J.-C. T. — Electronic currency and bank card transactions have developed enormously. There is a major difference between these instruments of payment: notes and coins are totally anonymous, whereas bank card transactions leave accounting records. Electronic currency, therefore, offers a transparency possessed neither by notes nor coins. Some thought is being given at the moment to the future of money. Some, like the Swedes, hope that banknotes will disappear completely. Even beyond a major simplification, they believe this will favour greater transparency in the fight against organised crime, dirty money, trafficking of all sorts and the financing of terrorism. Other voices argue that we need to retain significant use of coins and especially notes, that this is an element of freedom. It has become a big debate in recent years. The biggest denominations are currently disappearing; thus, the United States has dropped all notes larger than 100 dollars. Electronic currency is becoming widespread; the health crisis has driven up the ceiling for contactless payments in France to 50 euros, eliminating a large number of exchanges in notes and coins. Globally, the trend is moving in the direction of electronic currency rather than notes.
P. I. — What’s your view of cryptocurrencies? Do you see them as a risk or as a path for the future?
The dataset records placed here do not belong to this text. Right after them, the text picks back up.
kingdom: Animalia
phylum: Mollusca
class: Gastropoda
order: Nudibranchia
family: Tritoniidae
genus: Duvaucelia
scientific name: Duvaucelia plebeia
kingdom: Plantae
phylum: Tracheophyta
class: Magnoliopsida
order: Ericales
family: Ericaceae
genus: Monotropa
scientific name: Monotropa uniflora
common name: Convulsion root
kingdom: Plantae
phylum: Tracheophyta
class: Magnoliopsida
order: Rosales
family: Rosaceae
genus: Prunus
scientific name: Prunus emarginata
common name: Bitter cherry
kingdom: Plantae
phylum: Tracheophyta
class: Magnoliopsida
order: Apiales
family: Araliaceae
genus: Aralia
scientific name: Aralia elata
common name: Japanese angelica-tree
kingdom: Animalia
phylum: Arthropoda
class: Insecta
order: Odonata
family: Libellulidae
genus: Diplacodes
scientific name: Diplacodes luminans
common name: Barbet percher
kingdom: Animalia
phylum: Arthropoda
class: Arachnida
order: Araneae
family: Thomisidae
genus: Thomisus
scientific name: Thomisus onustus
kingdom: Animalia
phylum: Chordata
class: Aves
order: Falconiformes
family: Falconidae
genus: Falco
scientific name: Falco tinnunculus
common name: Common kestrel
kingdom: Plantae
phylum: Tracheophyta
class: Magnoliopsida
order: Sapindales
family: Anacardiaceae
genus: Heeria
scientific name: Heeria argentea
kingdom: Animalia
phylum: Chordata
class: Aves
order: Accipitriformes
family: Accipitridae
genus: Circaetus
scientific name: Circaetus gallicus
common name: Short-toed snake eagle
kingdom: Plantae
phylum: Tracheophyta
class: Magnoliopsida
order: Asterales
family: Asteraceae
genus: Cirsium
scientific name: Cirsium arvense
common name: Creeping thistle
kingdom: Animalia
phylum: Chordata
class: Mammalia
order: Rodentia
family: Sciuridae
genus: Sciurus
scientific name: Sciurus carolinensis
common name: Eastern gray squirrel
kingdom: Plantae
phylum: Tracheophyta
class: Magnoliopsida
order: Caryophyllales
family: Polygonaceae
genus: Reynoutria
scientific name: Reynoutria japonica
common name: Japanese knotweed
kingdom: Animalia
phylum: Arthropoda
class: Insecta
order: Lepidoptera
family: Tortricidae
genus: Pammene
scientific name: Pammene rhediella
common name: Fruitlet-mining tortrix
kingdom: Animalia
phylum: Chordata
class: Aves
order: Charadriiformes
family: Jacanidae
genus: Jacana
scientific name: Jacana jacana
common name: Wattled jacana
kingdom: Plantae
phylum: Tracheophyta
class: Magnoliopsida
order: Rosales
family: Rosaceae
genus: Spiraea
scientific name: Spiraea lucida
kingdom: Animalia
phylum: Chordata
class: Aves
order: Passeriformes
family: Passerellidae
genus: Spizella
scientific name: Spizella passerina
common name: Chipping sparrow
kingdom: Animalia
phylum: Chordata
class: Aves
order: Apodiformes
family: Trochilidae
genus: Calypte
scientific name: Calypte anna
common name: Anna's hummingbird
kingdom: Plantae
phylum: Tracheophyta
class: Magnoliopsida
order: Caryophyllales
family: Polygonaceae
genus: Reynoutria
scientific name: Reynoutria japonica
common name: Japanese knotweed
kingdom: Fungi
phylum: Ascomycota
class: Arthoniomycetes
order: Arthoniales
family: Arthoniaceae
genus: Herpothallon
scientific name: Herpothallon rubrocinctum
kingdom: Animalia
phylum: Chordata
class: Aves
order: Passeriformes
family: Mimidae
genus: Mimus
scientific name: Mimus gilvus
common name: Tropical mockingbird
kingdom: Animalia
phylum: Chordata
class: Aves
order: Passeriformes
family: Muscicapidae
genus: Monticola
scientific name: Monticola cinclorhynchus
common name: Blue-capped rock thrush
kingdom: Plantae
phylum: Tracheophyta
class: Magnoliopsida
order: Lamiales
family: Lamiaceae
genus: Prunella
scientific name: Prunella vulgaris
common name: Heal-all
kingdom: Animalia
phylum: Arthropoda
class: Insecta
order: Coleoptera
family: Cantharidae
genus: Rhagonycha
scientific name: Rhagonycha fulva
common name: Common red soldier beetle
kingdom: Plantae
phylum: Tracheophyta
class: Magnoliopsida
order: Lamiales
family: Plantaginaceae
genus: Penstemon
J.-C. T. — There are several kinds of cryptocurrency. I am totally hostile to ‘bitcoin’ and analogous currencies. First, because they are not true currencies. According to Aristotle (and no better definition has been found since), a currency has to fulfil three functions: it has to be a good accounting instrument, a good transactional instrument, and a good instrument for value preservation. This last function is absent from cryptocurrencies like ‘bitcoin’. They are speculative instruments that do not claim to preserve value. Cryptocurrencies of this sort have been explicitly created to facilitate transactions away from any intrusion by public authorities. It is, therefore, a new category of payment instrument that positions itself, de facto, in opposition to what the international community is organising to combat corruption, fraud, money laundering and the financing of terrorism. Of course, one can imagine benefitting from the considerable technological advances that have been achieved (blockchain) and which are yet to come — for example, in creating international cryptocurrencies that allow for immediate payments at very low cost, with the preservation of value assured by their being anchored in a basket of international currencies. That is the goal of Facebook’s project Libra. But the emergence of a closed payment circuit, dominated by giant platforms, carries enormous risks for competition and for data protection. For me, such a concept is only imaginable under the rigorous control of central banks. In any case, central banks cannot ignore the extraordinary progress of technology. They are all currently thinking about the possibility of issuing central bank cryptocurrencies that would be equivalent to banknotes. That raises new questions that will have to be answered: how to transpose into central bank cryptocurrencies the limitations on banknote maximums (the 100 dollar-limit in the United States)? How to reorganise the relationships between central banks and commercial banks if you can have a cryptocurrrency account at the central bank? Won’t current accounts disappear from commercial banks? One thing is sure: current and future technological advances will spur monumental structural transformations in the area of currencies and payments. They must definitely not be ignored.